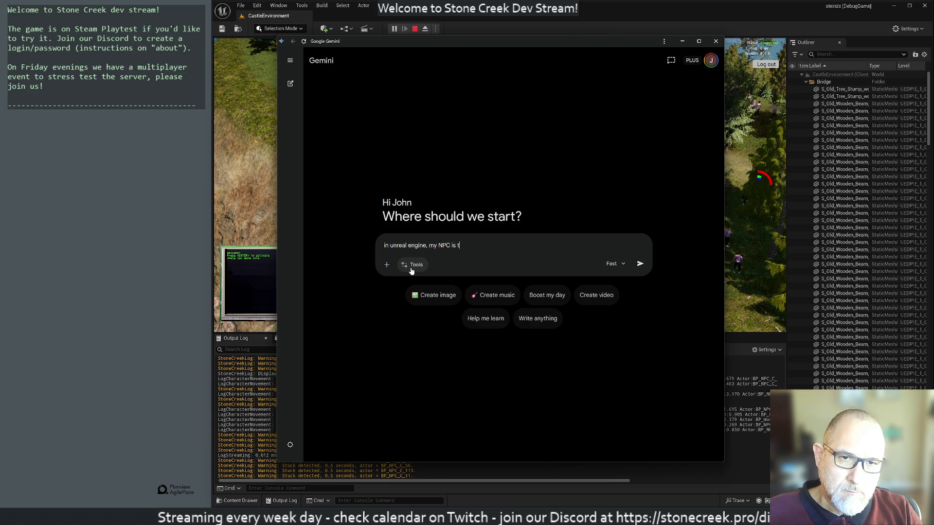
pyautogui.write('old to move to somw')
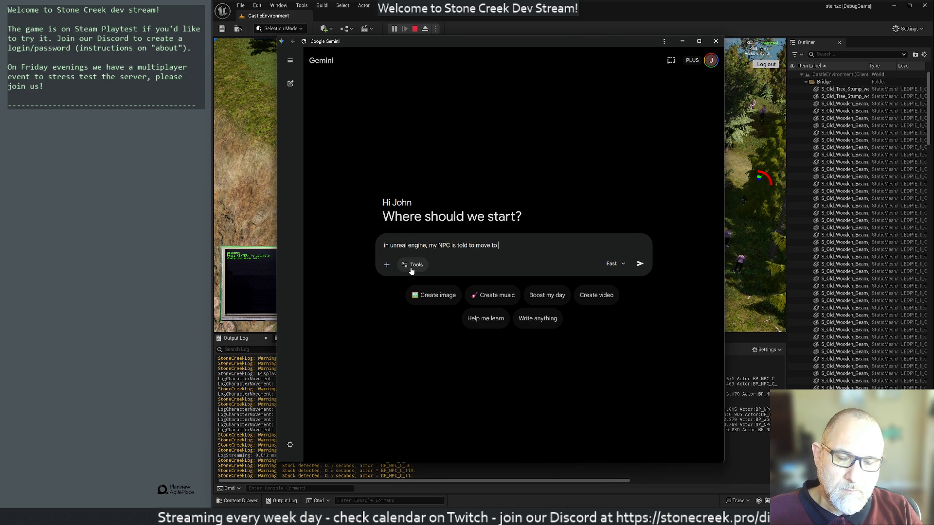
pyautogui.press('BackSpace')
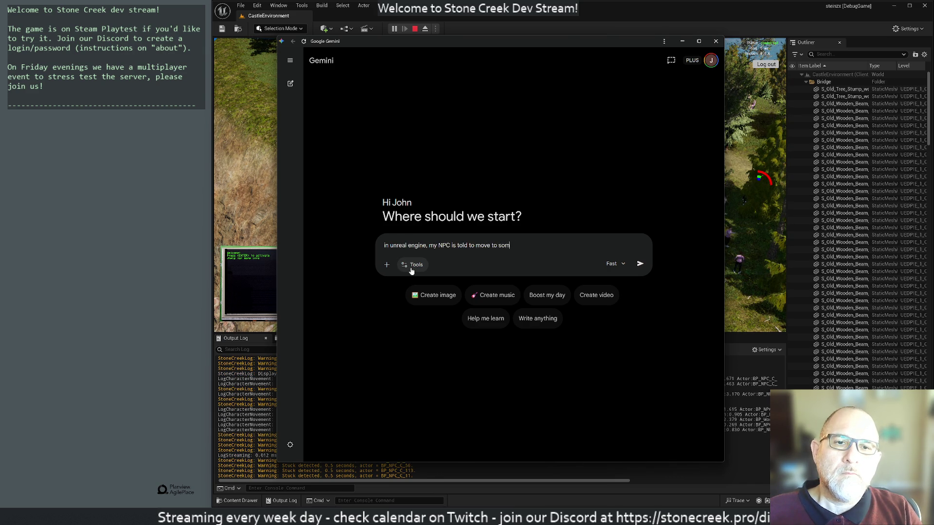
pyautogui.write('e coordinates but t')
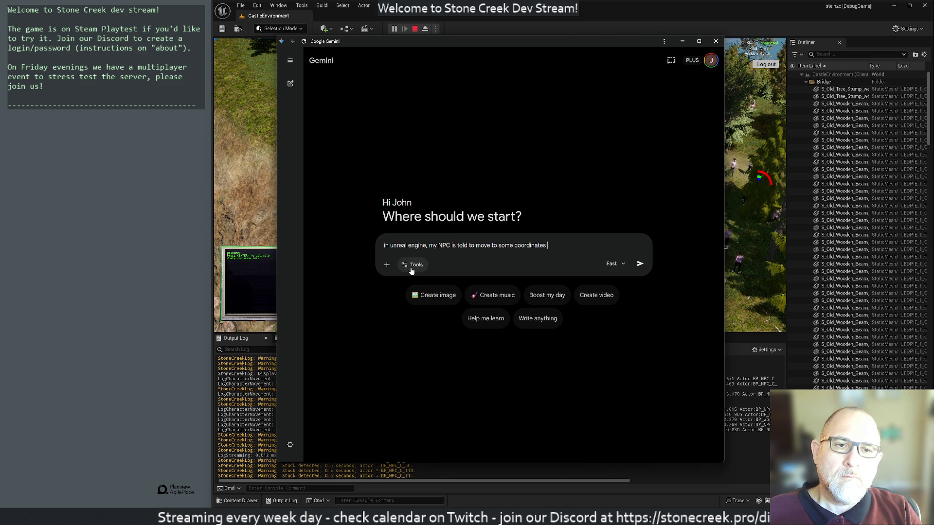
pyautogui.write('heir Z ax')
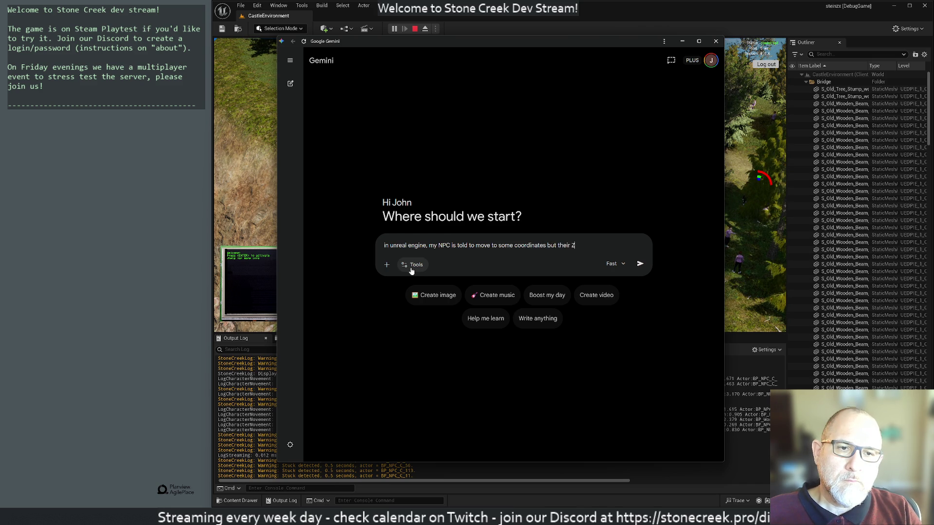
pyautogui.press('BackSpace')
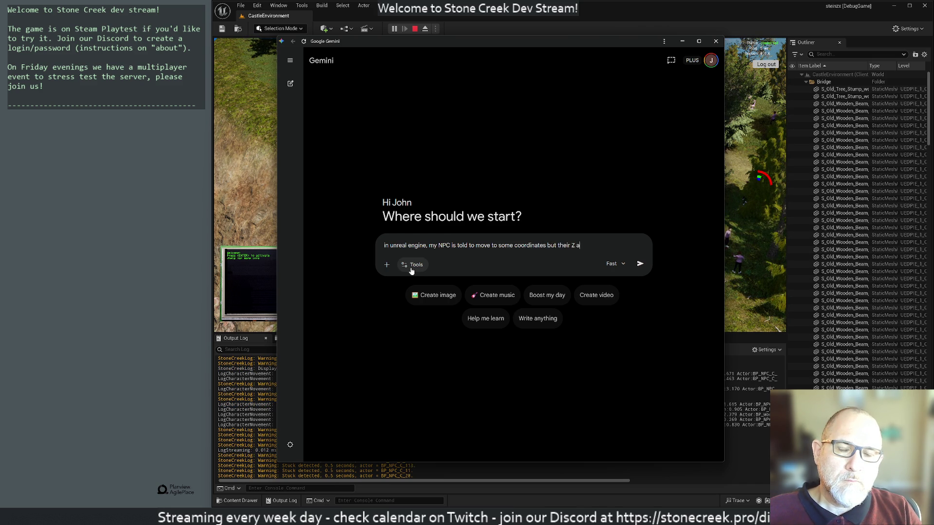
pyautogui.press('BackSpace')
pyautogui.press('BackSpace')
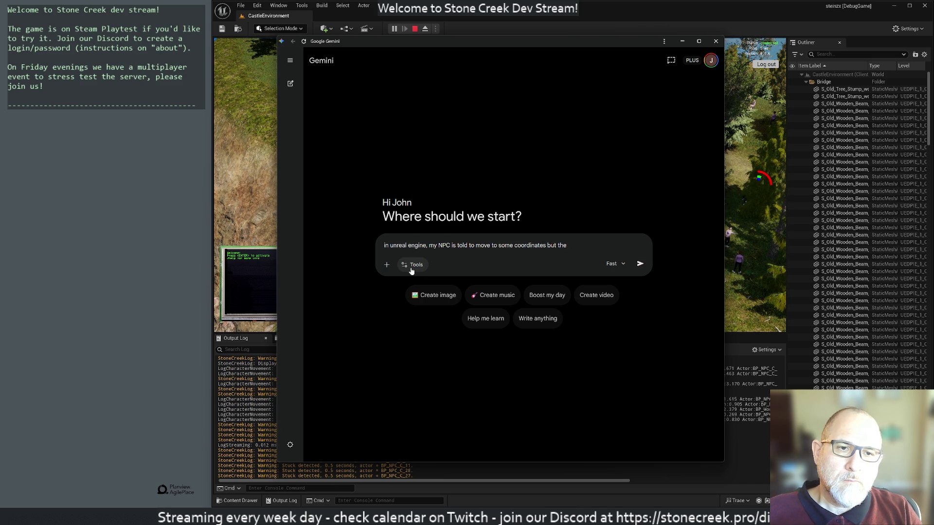
pyautogui.write('y are falling')
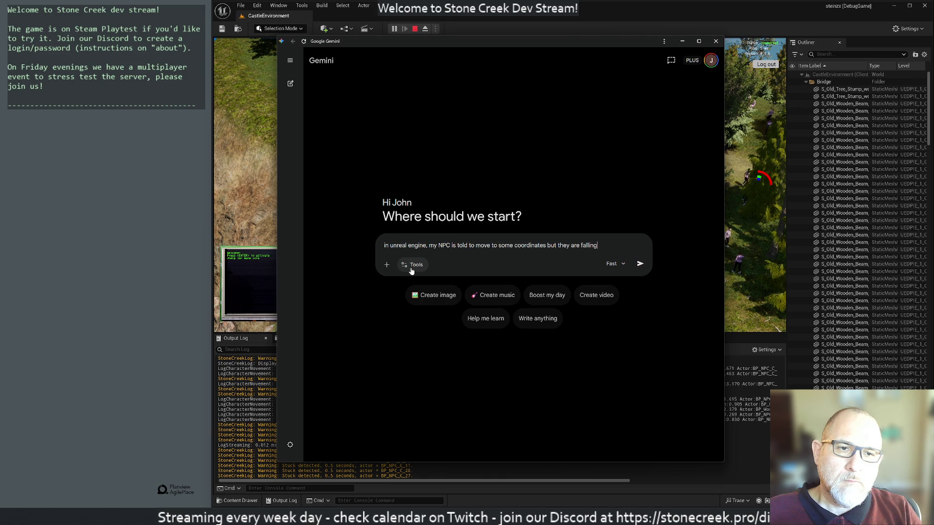
pyautogui.write(' down a')
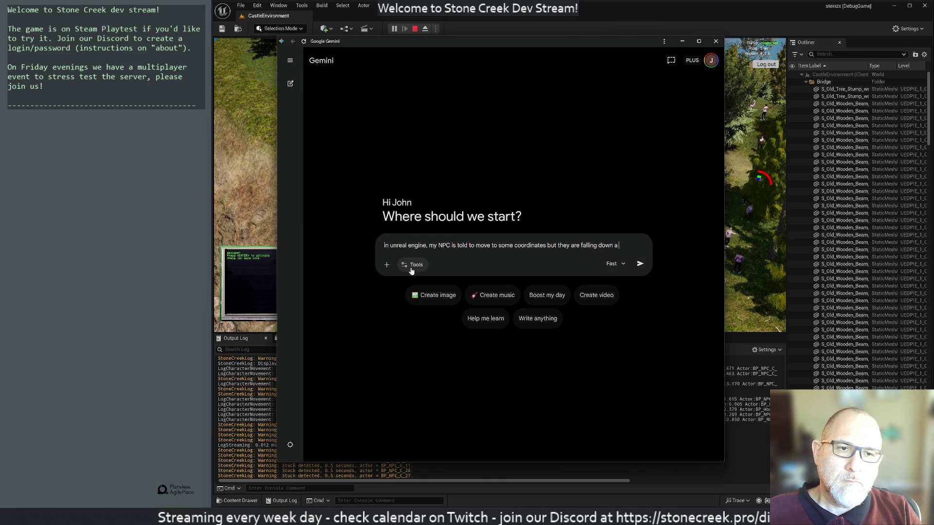
pyautogui.write(' cliff. How')
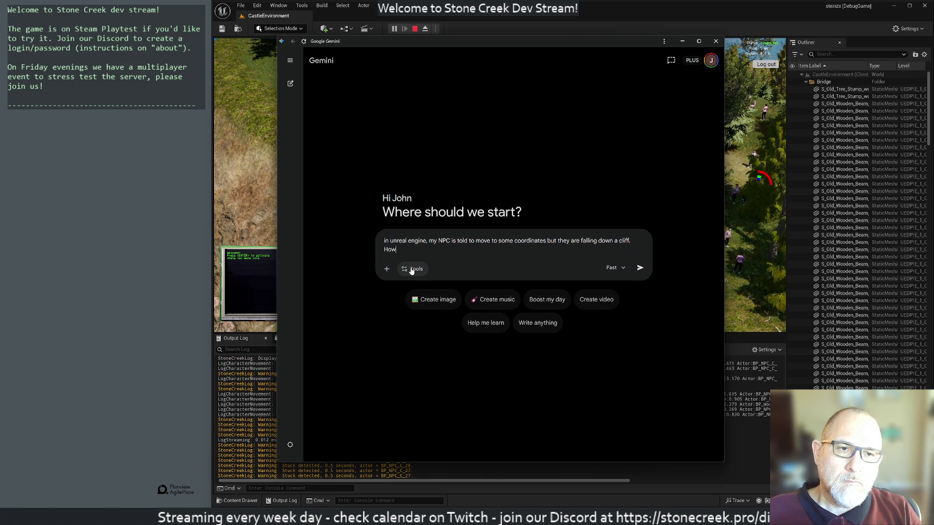
pyautogui.write(' can I')
pyautogui.write('avoi')
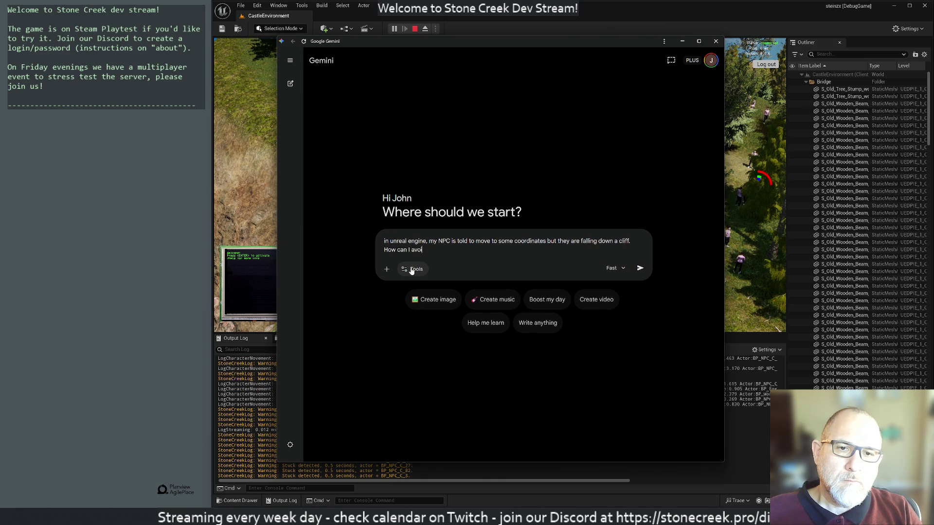
pyautogui.write('d this?')
pyautogui.press('Return')
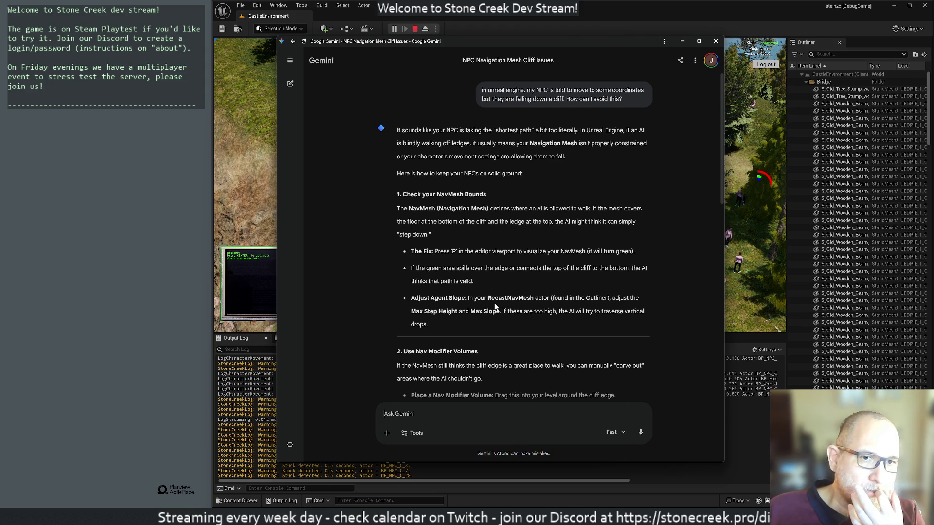
# Stop the play session and show the green NavMesh overlay with P, viewing the canyon
pyautogui.click(375, 15)
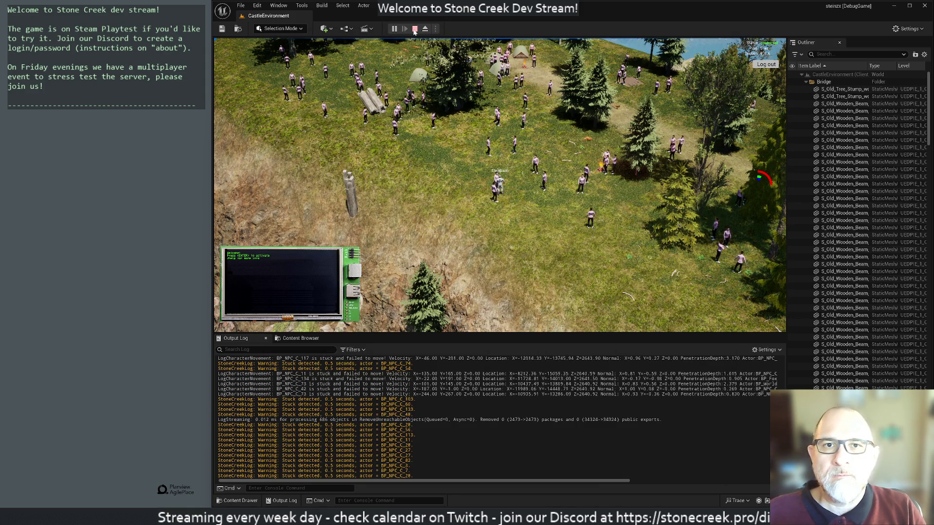
pyautogui.click(414, 28)
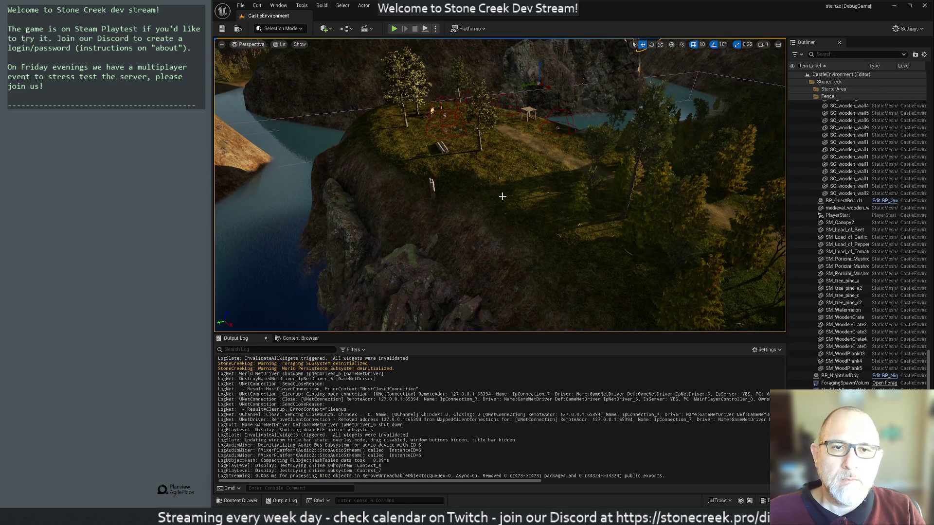
pyautogui.press('p')
pyautogui.moveTo(502, 196)
pyautogui.mouseDown()
pyautogui.moveTo(494, 163)
pyautogui.moveTo(494, 190)
pyautogui.moveTo(469, 182)
pyautogui.moveTo(469, 148)
pyautogui.mouseUp()
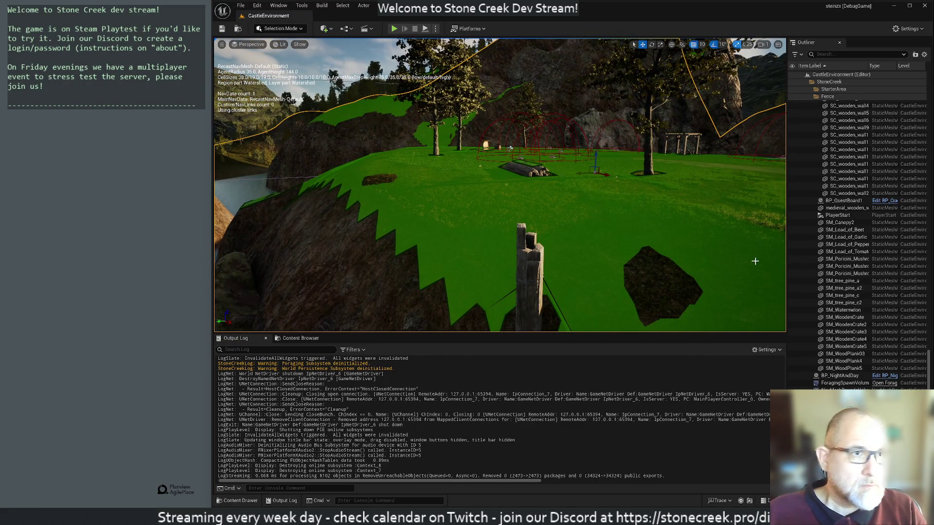
# Collapse the Bridge, Lighting, Mountains, Boulders, Ruins and Fence folders, keeping StoneCreek expanded
pyautogui.scroll(15, 852, 283)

[Work required]:
Set down exactly and only the lines from the start of the entries above through the line containing "pyautogui.moveTo(494, 163)", both ends included, omitting the pictures.

[Result]:
pyautogui.write('old to move to somw')
pyautogui.press('BackSpace')
pyautogui.write('e coordinates but t')
pyautogui.write('heir Z ax')
pyautogui.press('BackSpace')
pyautogui.press('BackSpace')
pyautogui.press('BackSpace')
pyautogui.write('y are falling')
pyautogui.write(' down a')
pyautogui.write(' cliff. How')
pyautogui.write(' can I')
pyautogui.write('avoi')
pyautogui.write('d this?')
pyautogui.press('Return')
# Stop the play session and show the green NavMesh overlay with P, viewing the canyon
pyautogui.click(375, 15)
pyautogui.click(414, 28)
pyautogui.press('p')
pyautogui.moveTo(502, 196)
pyautogui.mouseDown()
pyautogui.moveTo(494, 163)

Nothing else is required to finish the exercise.